Saturday, July 1, 2017

"Planet of the Apes"

Take your hands off me, you damn dirty...
The classic APES franchise. One moment of brilliance followed by a parade of putrescence?
Substantially, but not quite.
PLANET OF THE APES (1968) ****
Solidly based on the fantastic novel by pierre boulle, the original is a classic, and rightfully so. A trio of astronauts experience an accident that brings them back after 2000 years. They crash on a planet they are unaware is Earth, and find a society of talking chimps, gorillas, and orangutans who have enslaved a population of pre-vocal (or post, rather) humans. An intelligent, seamless script married to a lightning strike of acting/directing/production chemistry. So absorbing, you forget any thoughts of overt artistic message, until it all comes hammering home in the vision of the half-buried remains of the Statue of Liberty. A career-defining performance by charlton heston (BEN-HUR, TOMBSTONE). The ape makeup is exquisite. The only major flaw is the marginalization of females - the lone human woman is essentially a mute supermodel (insert obvious joke here). But otherwise...a film deserving of consideration on any "greatest movies ever" list.
A sequel that attempts to further the original artistic vision, not just copy it. On future Earth, an underground human society worships a derelict nuclear doomsday weapon. More astronauts arrive in search of the first crew, and the apes pursue them. Heston plays a small but crucial part. It ends realistically, with planetary annihilation. Not nearly as great as the original...but a million times more worthy than JAWS 2 or TEMPLE OF DOOM.
The chimps cornelius (franchise cornerstone roddy macdowall - TALES OF THE GOLD MONKEY, FUNNY LADY) and zira flee the doomed Earth in a salvaged spaceship, and time travel to our present day. They hide their intelligence and knowledge of the future as long as they can, but eventually end up in government torture/interrogation. They escape, and are given sanctuary in a carnival run by ricardo montalban (FANTASY ISLAND, STAR TREK: THE WRATH OF KHAN). Before being killed with cornelius, zira gives birth to a child who is spirited away. A fine try, but the writing and balance falter...

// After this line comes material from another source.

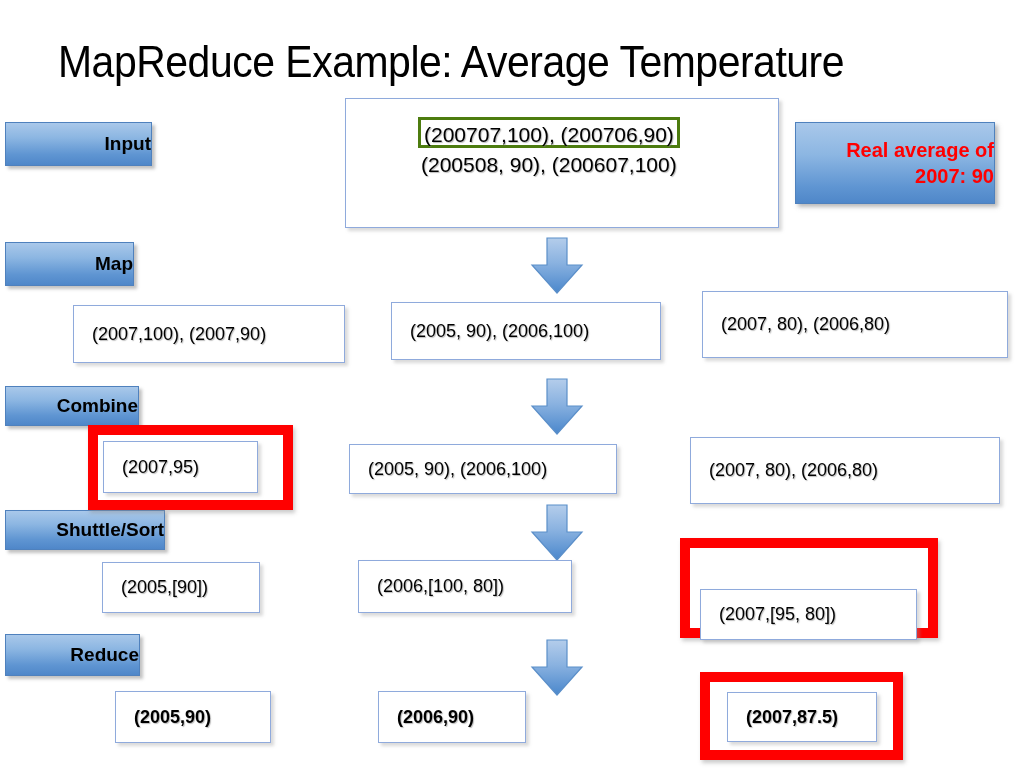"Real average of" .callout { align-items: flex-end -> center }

Montalban raises the orphaned chimp in a time when all dogs and cats go extinct, and are replaced as human slaves by non-human apes. The child (also beautifully played by macdowall) has all the intelligence and abilities of his parents, and ends up leading an ape revolution. A bit plodding, but worthy - the wild card that keeps the franchise from being a perfect jaws spiral. The original brutally murderous ending has been restored in blu-ray.
In a post-nuclear world, the ape leader caesar has built up ape society, and tries to foster amicable relations with the surviving effort which is subverted by a pocket of humans still highly armed. Cue the title. The whole affair feels like a pretense for the mindless, interminable battle scene.

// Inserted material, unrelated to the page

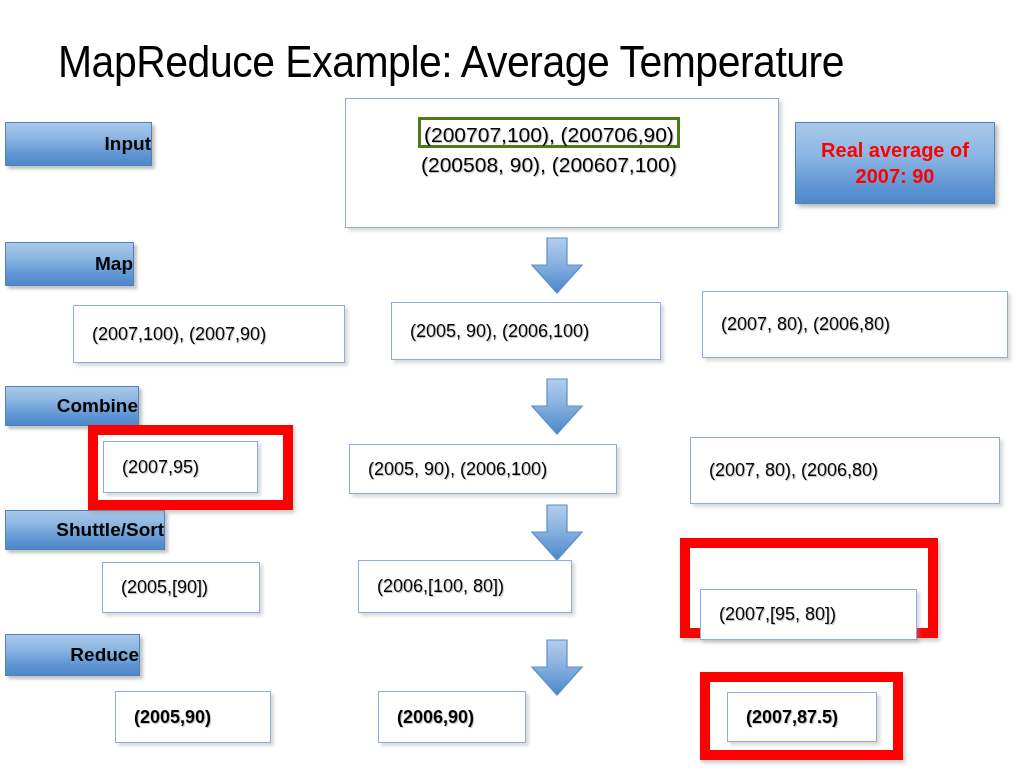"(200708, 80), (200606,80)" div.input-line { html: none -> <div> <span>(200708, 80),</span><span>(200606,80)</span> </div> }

Beyond all that, the only conspicuous, consistent failing of the franchise is in reinforcing the misconception that humans aren't apes. We are one of six ape species on the planet, and the fantasy that we're not is one of the chief reasons why our own extinction will probably mean the end of all other animal life too. Is it too much to hope that the current re-boot of the franchise includes a population of speaking bonobo apes? Now THAT would sell some popcorn! Perhaps the most perfect classic APES experience however, would be watching the first movie followed by the short-lived TV series. Those episodes lack any particular intellectual ambition, but they do have the tightness and charm that the big-screen sequels failed to recapture.